LINCOLN — Racial taunts are continuing at Nebraska high schools and are trickling down to middle school events, according to a number of speakers who addressed the Nebraska School Activities Association board on Thursday.
Most of the six women and one man who spoke at the meeting have connections to Lexington, which has a heavily Latino student population.
They allege name-calling and other incidents at Lexington’s middle school volleyball match in North Platte and at a high school volleyball match in Minden.
Among the incidents occurring this season were a boy wearing a “Border Patrol” T-shirt and Lexington students being flipped off.
Lexington players were reportedly told to “go back where you came from,” and chants of “across the border” were reportedly heard during serves.
The speakers urged the NSAA board to create policies that treat the behavior as bullying, not only as unsportsmanlike conduct.
NSAA Executive Director Jim Tenopir said Thursday that he will call a meeting soon with other educational groups, including the Nebraska Department of Education and the state school boards association.
“In some regards, (the NSAA) has become the lightning rod for what happens in the state,’’ Tenopir said Thursday following the public comment segment of the board meeting. “We accept some of that responsibility, but there are other organizations that need to accept that responsibility as well.”
It’s not a new issue.
This past spring, Schuyler High School’s athletic director wrote a column in which he said his students have been called racist names, spat upon by opponents and told to “go back home” or “wait until Trump builds the wall.”
In 2010, a Lincoln East fan threw homemade green cards on the field after a state soccer final against Omaha South. In last year’s final, a few Creighton Prep fans were said to have yelled “Build that wall” at South fans.
In 1995, some Ralston High School students tossed tortillas onto the gym floor during a basketball game.
School officials at Minden and North Platte told the North Platte Telegraph that they apologized to Lexington administrators after the alleged incidents this school year.
“Both schools were hosting ‘Americana Night’ or some similar theme at the events in question,” Lexington Superintendent John Hakonson told the Telegraph. “Most students for those schools acted appropriately, often wearing red, white and blue colors to show American pride, but a few used the patriotic theme as an opportunity to insult our Hispanic students and parents.”
Hakonson said four schools have hosted patriotic theme nights this season in games against Lexington.
In the NSAA’s monthly newsletter for October, Tenopir addressed the issue.
“Racial discrimination, innuendo, name-calling and other hijinks in the name of school spirit need to cease and need to cease immediately,” he wrote. “It is not only the right thing to do, it is the legal thing to do.”

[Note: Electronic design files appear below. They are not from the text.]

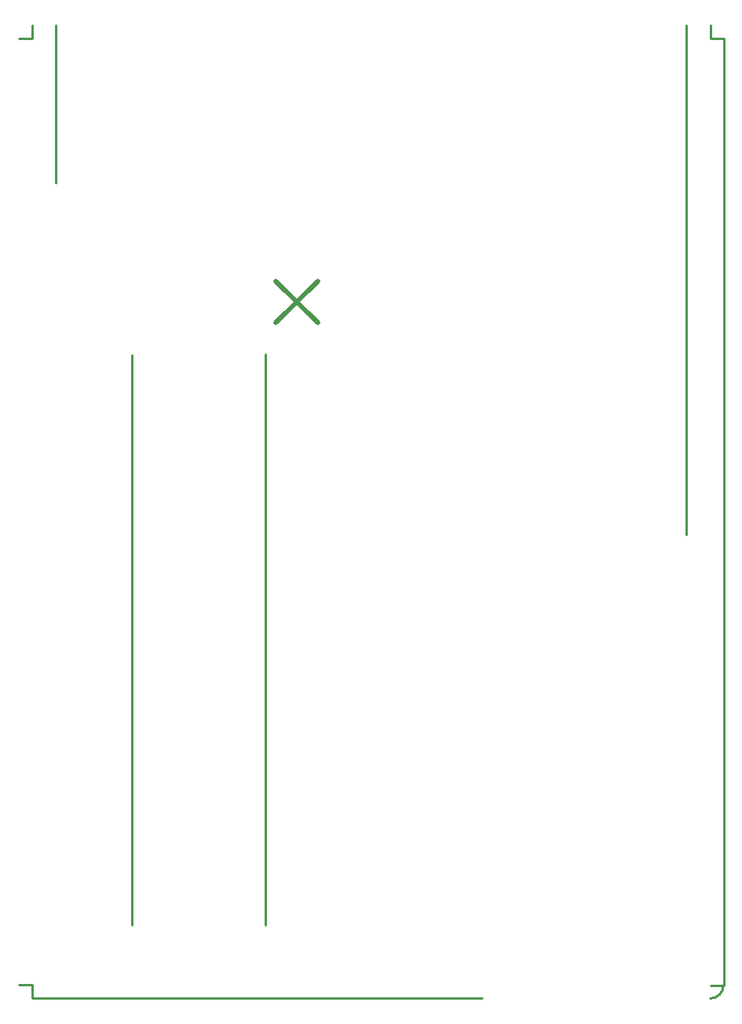
<source format=gm1>
G04*
G04 #@! TF.GenerationSoftware,Altium Limited,Altium Designer,23.6.0 (18)*
G04*
G04 Layer_Color=16711935*
%FSLAX44Y44*%
%MOMM*%
G71*
G04*
G04 #@! TF.SameCoordinates,A28E5885-0542-4C94-BDD8-BFCE9456E40A*
G04*
G04*
G04 #@! TF.FilePolarity,Positive*
G04*
G01*
G75*
%ADD10C,0.2500*%
%ADD11C,0.5000*%
%ADD14C,0.2540*%
D10*
X253000Y173000D02*
X737750D01*
X238500Y187500D02*
X253000D01*
Y173000D02*
Y187500D01*
X984000Y187250D02*
X998500D01*
X278500Y1052500D02*
Y1222500D01*
X238500Y1208000D02*
X253000D01*
Y1222500D01*
X984000Y1208000D02*
X998500D01*
X984000D02*
Y1222500D01*
X958500Y672500D02*
Y1222500D01*
D11*
X515750Y901250D02*
X560750Y946250D01*
X515750Y946500D02*
X560750Y901250D01*
D14*
X984000Y173000D02*
G03*
X998500Y187500I0J14500D01*
G01*
X998500Y1208000D02*
X998500Y187000D01*
X504350Y252500D02*
Y867400D01*
X360650Y252100D02*
Y867000D01*
M02*

</source>
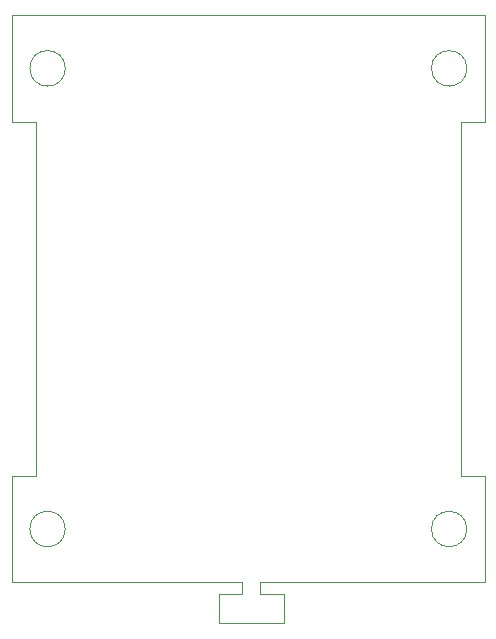
<source format=gbr>
%TF.GenerationSoftware,KiCad,Pcbnew,(5.1.6)-1*%
%TF.CreationDate,2023-10-25T23:53:10+09:00*%
%TF.ProjectId,CMouse-3rd-MOD,434d6f75-7365-42d3-9372-642d4d4f442e,rev?*%
%TF.SameCoordinates,Original*%
%TF.FileFunction,Profile,NP*%
%FSLAX46Y46*%
G04 Gerber Fmt 4.6, Leading zero omitted, Abs format (unit mm)*
G04 Created by KiCad (PCBNEW (5.1.6)-1) date 2023-10-25 23:53:10*
%MOMM*%
%LPD*%
G01*
G04 APERTURE LIST*
%TA.AperFunction,Profile*%
%ADD10C,0.050000*%
%TD*%
G04 APERTURE END LIST*
D10*
X117500000Y-148500000D02*
X117500000Y-151000000D01*
X112000000Y-148500000D02*
X112000000Y-151000000D01*
X112000000Y-148500000D02*
X114000000Y-148500000D01*
X115500000Y-148500000D02*
X117500000Y-148500000D01*
X115500000Y-147500000D02*
X115500000Y-148500000D01*
X134500000Y-147500000D02*
X115500000Y-147500000D01*
X114000000Y-147500000D02*
X114000000Y-148500000D01*
X94500000Y-147500000D02*
X114000000Y-147500000D01*
X112000000Y-151000000D02*
X117500000Y-151000000D01*
X133000000Y-143000000D02*
G75*
G03*
X133000000Y-143000000I-1500000J0D01*
G01*
X133000000Y-104000000D02*
G75*
G03*
X133000000Y-104000000I-1500000J0D01*
G01*
X99000000Y-104000000D02*
G75*
G03*
X99000000Y-104000000I-1500000J0D01*
G01*
X99000000Y-143000000D02*
G75*
G03*
X99000000Y-143000000I-1500000J0D01*
G01*
X94500000Y-108500000D02*
X94500000Y-99500000D01*
X96500000Y-108500000D02*
X94500000Y-108500000D01*
X96500000Y-138500000D02*
X96500000Y-108500000D01*
X94500000Y-138500000D02*
X96500000Y-138500000D01*
X94500000Y-147500000D02*
X94500000Y-138500000D01*
X134500000Y-138500000D02*
X134500000Y-147500000D01*
X132500000Y-138500000D02*
X134500000Y-138500000D01*
X132500000Y-108500000D02*
X132500000Y-138500000D01*
X134500000Y-108500000D02*
X132500000Y-108500000D01*
X134500000Y-99500000D02*
X134500000Y-108500000D01*
X94500000Y-99500000D02*
X134500000Y-99500000D01*
M02*

</source>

He noted that under federal law, racial discrimination in education is prohibited by Title VI of the Civil Rights Act of 1964.
“It is necessary for school administrators and supervisors to rein in such inappropriate racial epithets and discriminatory actions,” he said.
North Platte Associate Superintendent Tami Eshleman told the Telegraph that the middle school administration apologized the night of the Lexington incident. She said the boy in the “Border Patrol” shirt changed immediately after the shirt was spotted during the pre-match warmup.
“The actions of one student should not be used to generalize an entire student body, school or district,” Eshleman said, adding that the district does not condone “such behavior.”
The boy’s mother told the Telegraph that the shirt fit the patriotic theme of the game, along with recognizing law enforcement and the military.
She said she felt that the T-shirt was misinterpreted and that the incident was blown out of proportion.
Hakonson said he frequently gets reports about students hearing racist remarks.
“It’s been happening for several years,” Hakonson said. “We have always taught our students to take the high road, but we also want to advocate for them when these things happen.”
Five Lexington graduates addressed the NSAA. They were Judith Gutierrez, Isabel Salas, Gladys Godinez, Moises Padilla and Rosangela Godinez, who also represented the ACLU. Ayanna Boykins of the Anti-Defamation League and Yolanda Nuncio of the Grand Island Latino Network, who had been an elementary school principal in Lexington, also spoke.
Corrections: This story has been updated to remove a quote that was incorrectly attributed and to correct the number of Lexington High School graduates who addressed the NSAA. An earlier version of this story incorrectly included a middle school involved in the alleged incidents.